PROBLEM REQUIREMENTS - The answer is the first line of the listing and every line after it through the one containing "pinky pip: (355, 373)", exact, with pictures removed.

RECORDS FOR THIS TASK -
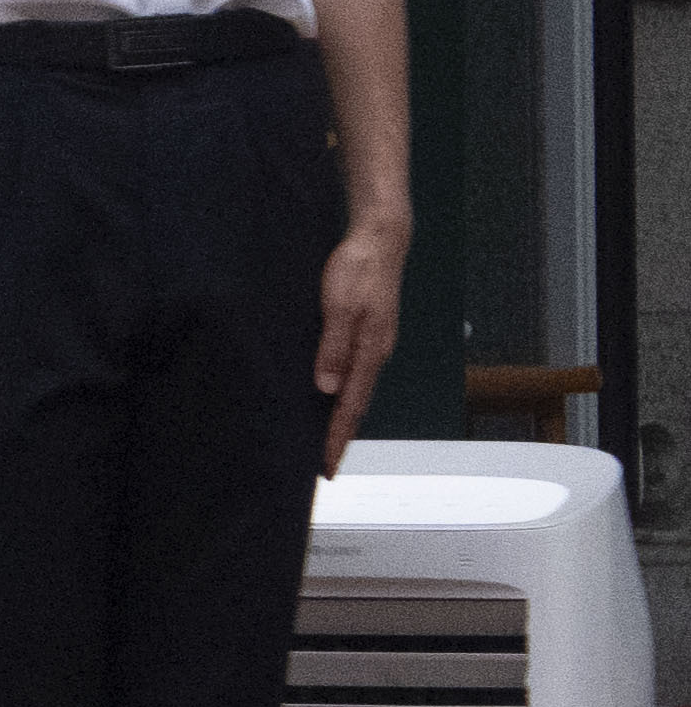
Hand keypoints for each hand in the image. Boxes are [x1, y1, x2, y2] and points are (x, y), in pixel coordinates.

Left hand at [315, 215, 405, 476]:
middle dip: (340, 436)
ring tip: (325, 440)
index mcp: (370, 352)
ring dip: (341, 416)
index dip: (338, 438)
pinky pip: (355, 373)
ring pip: (356, 391)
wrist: (381, 240)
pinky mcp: (368, 333)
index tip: (328, 466)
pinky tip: (330, 396)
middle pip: (356, 405)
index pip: (350, 406)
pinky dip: (343, 393)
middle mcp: (375, 353)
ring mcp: (374, 344)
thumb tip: (326, 388)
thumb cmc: (358, 269)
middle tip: (325, 465)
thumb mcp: (338, 307)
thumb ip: (332, 347)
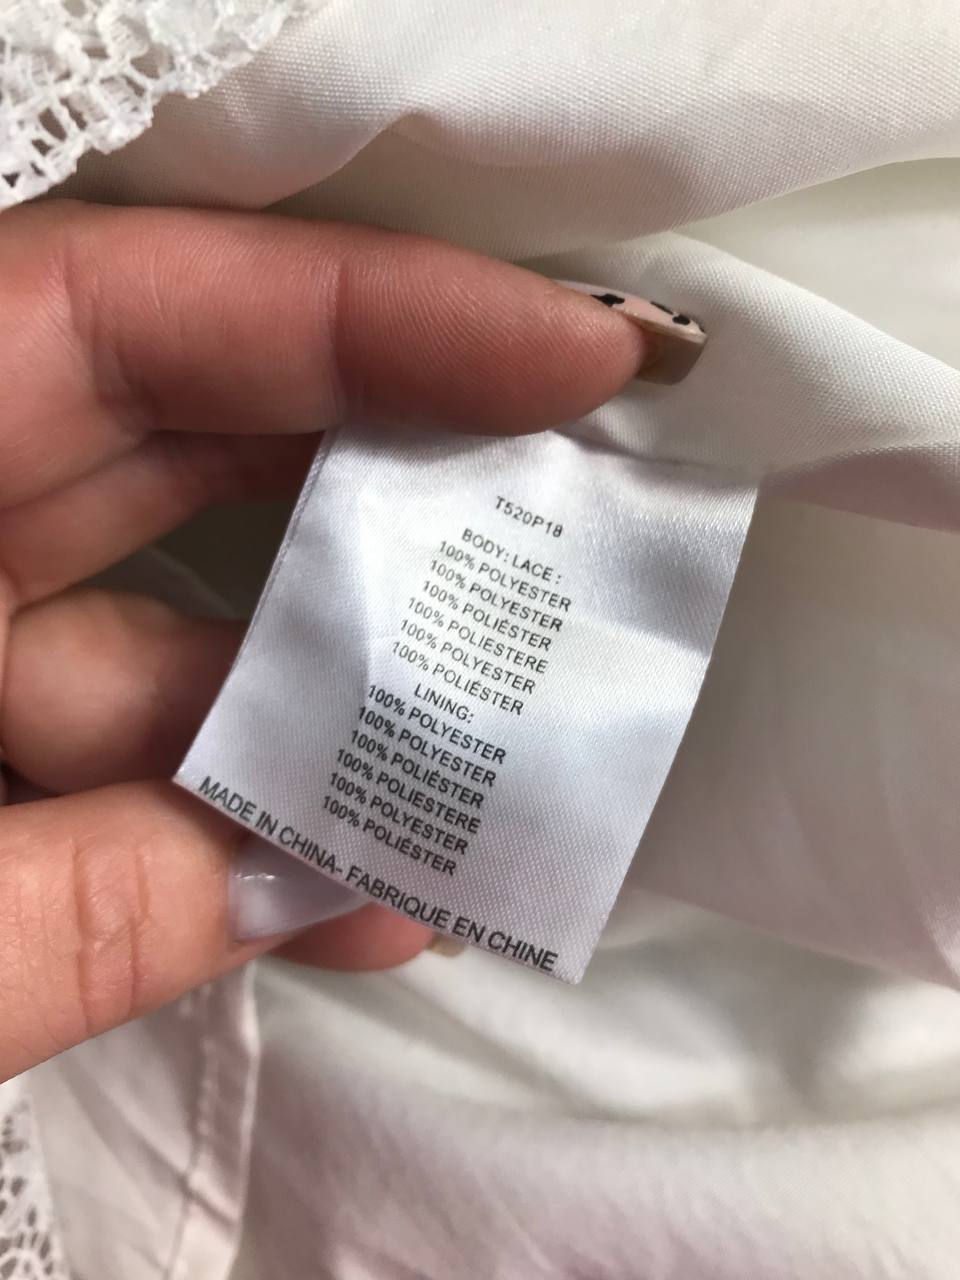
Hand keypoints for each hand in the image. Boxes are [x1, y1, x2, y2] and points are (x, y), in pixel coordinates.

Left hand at [0, 201, 648, 1080]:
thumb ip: (93, 907)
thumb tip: (336, 886)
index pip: (113, 315)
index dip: (359, 315)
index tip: (579, 358)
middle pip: (170, 433)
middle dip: (386, 482)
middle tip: (580, 507)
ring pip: (158, 623)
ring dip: (326, 717)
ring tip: (501, 777)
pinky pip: (109, 737)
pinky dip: (221, 811)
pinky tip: (351, 887)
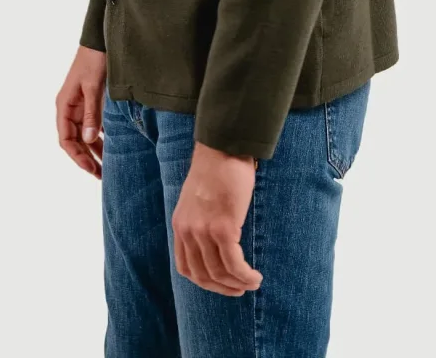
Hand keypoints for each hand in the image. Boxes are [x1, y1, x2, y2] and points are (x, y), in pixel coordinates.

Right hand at [56, 45, 106, 178]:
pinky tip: (112, 148)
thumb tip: (89, 139)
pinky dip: (101, 137)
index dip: (77, 157)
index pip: (66, 139)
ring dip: (94, 151)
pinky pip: (93, 125)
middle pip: (75, 141)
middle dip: (86, 159)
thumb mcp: (94, 87)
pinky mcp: (91, 102)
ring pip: (85, 135)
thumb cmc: (94, 60)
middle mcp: (70, 108)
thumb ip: (92, 113)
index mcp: (64, 105)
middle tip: (101, 175)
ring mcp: (80, 105)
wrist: (100, 39)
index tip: (90, 169)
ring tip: (107, 168)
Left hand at [171, 142, 263, 295]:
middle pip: (203, 274)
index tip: (222, 284)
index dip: (205, 281)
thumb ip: (202, 219)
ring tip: (253, 282)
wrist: (223, 147)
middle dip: (223, 287)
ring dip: (237, 283)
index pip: (186, 267)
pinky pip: (233, 263)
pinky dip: (245, 275)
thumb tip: (217, 240)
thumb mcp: (199, 198)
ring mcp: (203, 230)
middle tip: (240, 289)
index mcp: (180, 225)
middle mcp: (188, 231)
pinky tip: (254, 277)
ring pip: (219, 272)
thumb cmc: (217, 168)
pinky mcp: (222, 227)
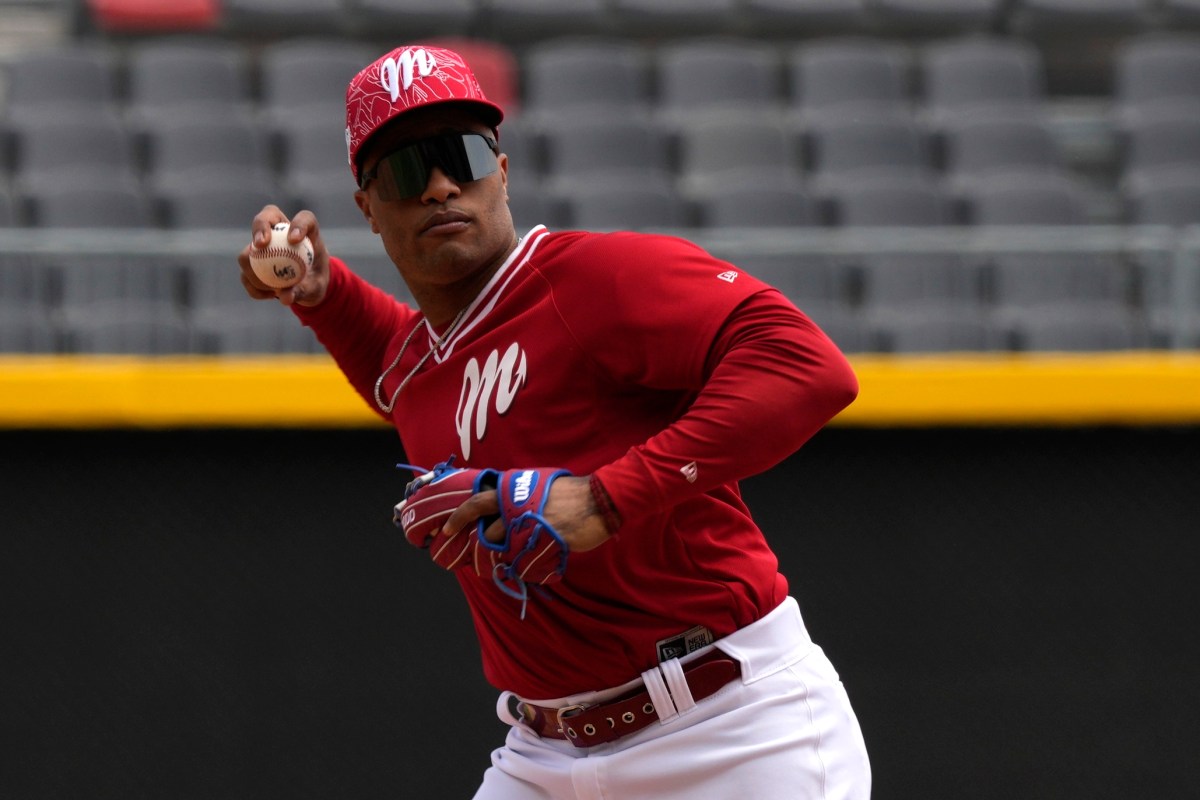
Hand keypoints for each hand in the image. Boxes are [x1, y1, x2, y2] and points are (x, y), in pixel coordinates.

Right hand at [237, 205, 331, 306]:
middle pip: (265, 218)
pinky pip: (245, 273)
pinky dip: (254, 286)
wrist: (307, 286)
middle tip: (261, 245)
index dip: (298, 224)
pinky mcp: (252, 261)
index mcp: (305, 230)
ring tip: (272, 289)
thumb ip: (303, 290)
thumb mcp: (316, 288)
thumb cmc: (316, 280)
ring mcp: (263, 244)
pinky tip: (270, 295)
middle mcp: (281, 231)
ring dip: (252, 270)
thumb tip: (285, 297)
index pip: (304, 219)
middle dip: (259, 229)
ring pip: (248, 249)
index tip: (294, 240)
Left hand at [446, 475, 612, 553]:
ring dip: (510, 553)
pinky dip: (527, 563)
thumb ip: (518, 494)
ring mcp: (528, 528)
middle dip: (481, 543)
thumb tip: (502, 506)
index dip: (459, 517)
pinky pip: (524, 561)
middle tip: (471, 549)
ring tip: (523, 550)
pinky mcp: (542, 545)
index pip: (476, 504)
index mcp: (512, 490)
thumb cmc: (571, 491)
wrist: (598, 501)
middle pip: (487, 533)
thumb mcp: (538, 483)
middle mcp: (516, 508)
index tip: (447, 529)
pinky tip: (538, 556)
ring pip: (505, 549)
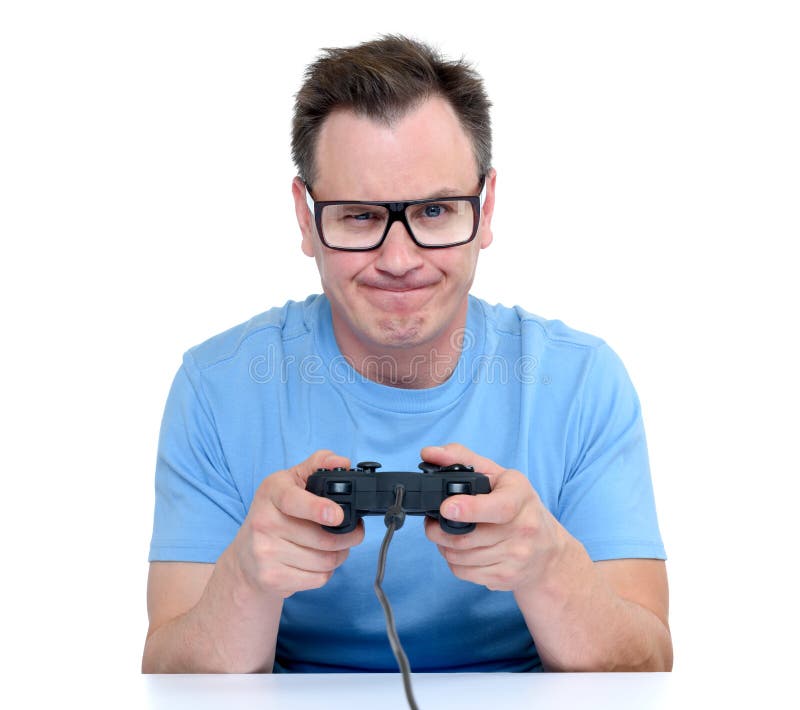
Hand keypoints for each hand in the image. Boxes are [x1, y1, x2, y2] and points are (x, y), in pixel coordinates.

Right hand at [230, 450, 364, 598]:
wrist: (245, 558)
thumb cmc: (275, 514)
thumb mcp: (291, 481)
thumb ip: (318, 464)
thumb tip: (343, 461)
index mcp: (271, 492)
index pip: (293, 500)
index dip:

TASK ANSWER -
Hand keypoints for each hand in the image. Boxes are [x1, y1, x2, y2] and points are (x, y), in pixel coordinates.

Left hand at [315, 215, 405, 476]:
middle dip: (340, 436)
ring tip: (325, 440)
index mcp: (370, 352)
ring dip: (341, 416)
index dip: (338, 438)
pinky pip: (355, 373)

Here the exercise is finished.